A José María Millares le tocó librar batallas que estaban más allá de la censura política y cultural que sufrió. Entre ellas, encontrar su propio perfil creativo entre las sombras alargadas de sus dos hermanos más próximos: el gran pintor Manolo Millares, y el poeta social y casi titánico Agustín Millares. En segundo lugar, desmarcarse, con el coraje que lo hizo, de la poesía comprometida de la que él mismo participó en 1947, año de la publicación de la Antología cercada, en Las Palmas de Gran Canaria, y emprender un nuevo vuelo estético que él supo decidir sin rubor en la publicación de su libro Liverpool en 1949. Y, en tercer lugar, continuar sin descanso su singular obra poética, incluso en contra de las inoportunidades editoriales y de la pobreza cultural de muchos de los años que le tocó vivir.

En marzo de 2009, el jurado nombrado al efecto para otorgar los Premios Canarias concedió a José María Millares el de Literatura. Confieso que voté por Millares a pesar de que otros aspirantes a ese galardón presentaban méritos suficientes para ser merecedores de él. Voté a Millares porque conocía su obra y su bondad y porque lo había oído leer recientemente (el 14 de diciembre de 2007), en la Casa de Colón de Vegueta, el discurso de ingreso como miembro honorario de la Academia Canaria de la Lengua. Todos los asistentes a ese acto pensábamos que Millares delegaría en otra persona la lectura del texto redactado a tal efecto, pero todos, igualmente, nos asombramos cuando se presentó en la tarima y, sacando fuerzas de unos pulmones que ya se le resistían, nos dio una lección de cuál es el oficio del poeta: la de saber dónde está la libertad, la estética y la ética, y la de ir en su búsqueda, caiga quien caiga.

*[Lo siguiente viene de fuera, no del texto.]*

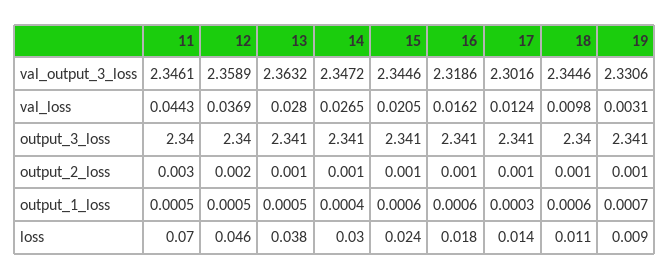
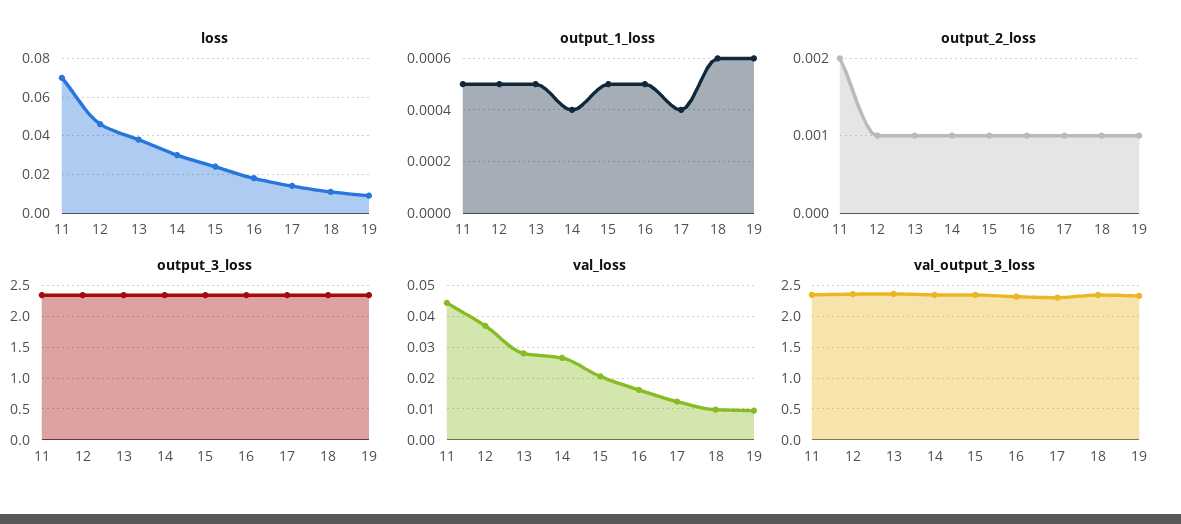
val_loss, 19: 0.0031 -> 0.01
output_2_loss, 11: 0.003 -> 0.002
output_2_loss, 12: 0.002 -> 0.001
output_1_loss, 15: 0.0006 -> 0.0005
output_1_loss, 16: 0.0006 -> 0.0005
output_1_loss, 17: 0.0003 -> 0.0004
output_1_loss, 19: 0.0007 -> 0.0006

En ese diciembre de 2007, ya José María estaba tocado de la muerte que ahora le ha llegado, pero todo eso lo afrontaba con una sonrisa apacible y condescendiente. Él ya sabía dónde estaba el final, pero las victorias sobre el lenguaje que enfrentó para hacer su indelegable obra y sobre los que se lo impidieron durante décadas eran ya suficientes. La heroicidad estaba probada y ya se podía ir de este mundo con la satisfacción del deber cumplido.